当時の絶対王者との年季の壁が大きく、自身の武器を磨いて勝てると信じて挑み続け大舞台で遂に打ち勝った現代でも至高の一人とされるあの選手のことを。

……この時既に、雫の目には静謐にだが火が再度灯っていた。

「……そう、だね。 獅燿君の言う通り。 私よりも酷い負けを経験した人もいる……でも、みんなそれぞれのやり方で超えてた。」

「ああ。 それに、これからそんな壁にぶち当たるのは避けられねえぞ? 俺も、お前もな。 俺なんかもうすぐそれが迫ってるかもしれねえ。」

「コロラドには去年の世界ジュニアチャンピオンの彼も出るからね。 ……でも、今私にここまで言ったんだから負けても慰めたりしないよ?」

雫の口調がいつも通り……否、いつもよりどこか不敵になっていた。

明らかに紫輝の空気に中てられているが、紫輝もほのかもこの場は彼女が普段通りに戻ったことに安堵していた。

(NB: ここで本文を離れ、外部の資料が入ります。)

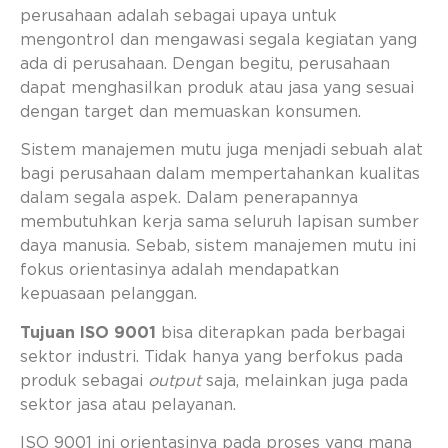
perusahaan adalah sebagai upaya untuk
mengontrol dan mengawasi segala kegiatan yang
ada di perusahaan. Dengan begitu, perusahaan
dapat menghasilkan produk atau jasa yang sesuai
dengan target dan memuaskan konsumen.
Sistem manajemen mutu juga menjadi sebuah alat
bagi perusahaan dalam mempertahankan kualitas
dalam segala aspek. Dalam penerapannya
membutuhkan kerja sama seluruh lapisan sumber
daya manusia. Sebab, sistem manajemen mutu ini
fokus orientasinya adalah mendapatkan
kepuasaan pelanggan.
Tujuan ISO 9001
bisa diterapkan pada berbagai
sektor industri. Tidak hanya yang berfokus pada
produk sebagai
output
saja, melainkan juga pada
sektor jasa atau pelayanan.
ISO 9001 ini orientasinya pada proses yang mana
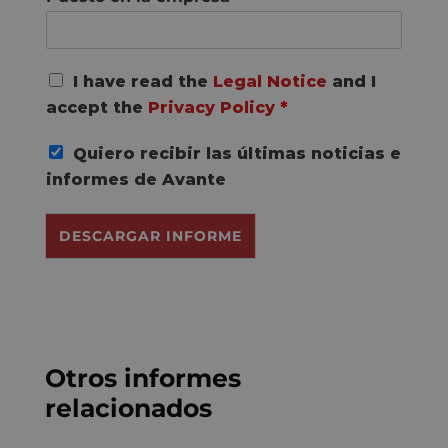
R
I have read the
Legal Notice
and I
G
accept the
Privacy Policy
*
P
D
Quiero recibir las últimas noticias e
C
o
informes de Avante
n
s
DESCARGAR INFORME
e
n
t
*
Otros informes
relacionados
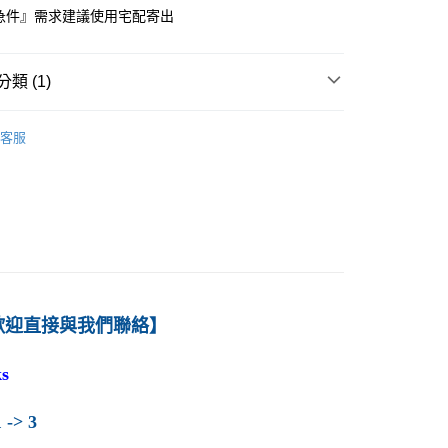
急件』需求建議使用宅配寄出
付款
0
類 (1)
1取貨
－生產、決策、運輸
交通運輸
0
客服
本島
00
60
歡迎直接與我們聯絡】
s
 -> 3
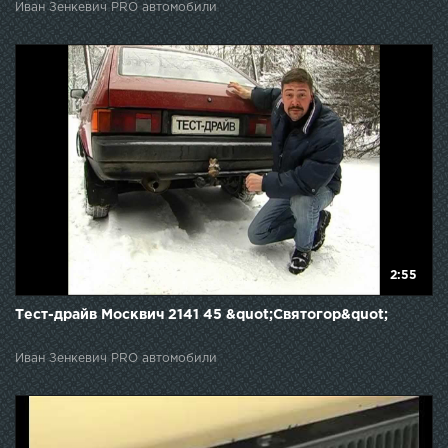
Иван Зенкевич PRO автомобили
2:55
Тест-драйв Москвич 2141 45 &quot;Святогор&quot;
Иван Зенкевич PRO автомобили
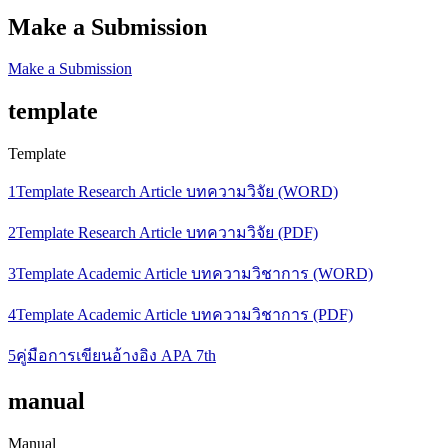
Make a Submission
Make a Submission
template
Template
1Template Research Article บทความวิจัย (WORD)
2Template Research Article บทความวิจัย (PDF)
3Template Academic Article บทความวิชาการ (WORD)
4Template Academic Article บทความวิชาการ (PDF)
5คู่มือการเขียนอ้างอิง APA 7th
manual
Manual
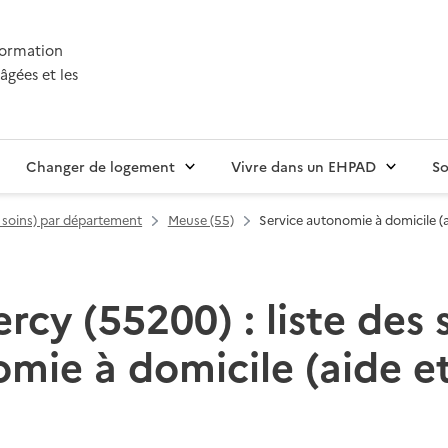
nformation
âgées et les
Changer de logement
Vivre dans un EHPAD
So
t soins) par département
Meuse (55)
Service autonomie à domicile (a
y (55200) : liste des 
mie à domicile (aide et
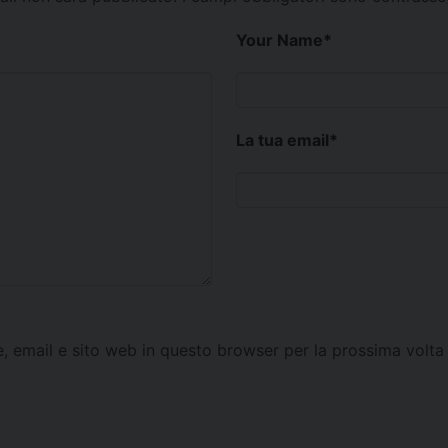
Your Name
*
La tua email
*
e, email e sito web in questo browser per la prossima vol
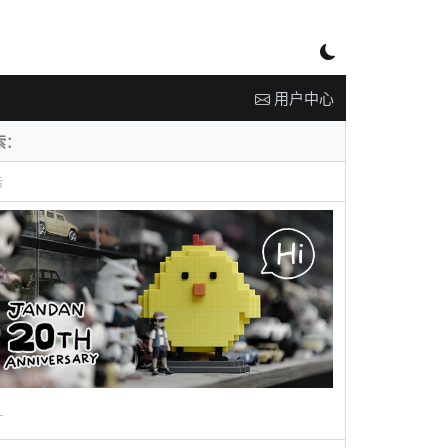
用户中心
告
广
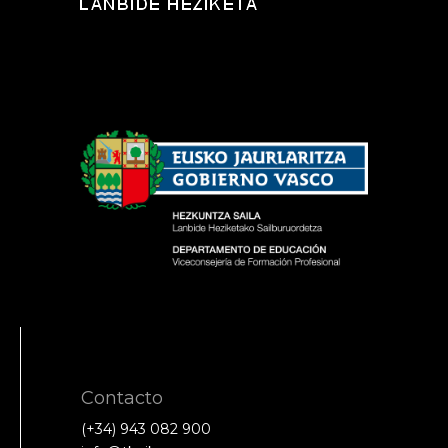
Contacto
(+34) 943 082 900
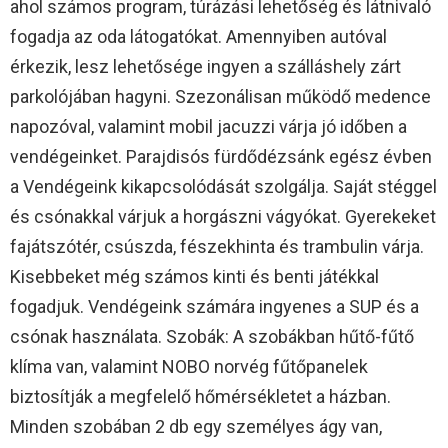
ahol számos program, túrázási lehetőség és látnivaló
fogadja az oda látogatókat. Amennyiben autóval
érkezik, lesz lehetősége ingyen a szálláshely zárt
parkolójában hagyni. Szezonálisan működő medence
napozóval, valamint mobil jacuzzi várja jó időben a
vendégeinket. Parajdisós fürdődézsánk egész évben
a Vendégeink kikapcsolódását szolgálja. Saját stéggel
és csónakkal várjuk a horgászni vágyókat. Gyerekeket
fajátszótér, csúszda, fészekhinta és trambulin várja.
Kisebbeket még számos kinti és benti játékkal
fogadjuk. Vendégeink számára ingyenes a SUP és a
csónak használata. Szobák: A szobákban hűtő-fűtő
klíma van, valamint NOBO norvég fűtőpanelek
biztosítják a megfelelő hőmérsékletet a házban.
Minden szobában 2 db egy személyes ágy van,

「はは、それでいいさ。 何なら、帰ってきて早々今の俺みたいに批評かましてくれても構わねえぜ?」

「うん、そのつもり。 勝っても負けてもビシビシ突っ込むから。」

「……あれ、何だか私完全に蚊帳の外……。」

「あ、ほのかゴメン。 そしてもうこんな時間……よし、色々スッキリしたから夕食に行くよ。」

すっかり本調子になったのか、むしろ普段より活き活きと雫は足を運んでいた。

その様子を見て、紫輝とほのかは互いに見合わせて苦笑を浮かべていた。

 




改めて思うのですが沓子の口調これで大丈夫なんだろうか。
間違いがあったら容赦なく指摘してください。 一応気を付けてはいるんですが方言等ばかりは調べきれない部分も出てくるので。(単なる調査不足とも言える)
このバトル・ボード決勝は是非とも文章化したかった1戦で、優等生どころか九校戦編全体でも屈指のお気に入りです。
そして最後は慰めるのではなくあえて発破を掛けさせました。ツッコミどころはあると思いますがこれが紫輝流です。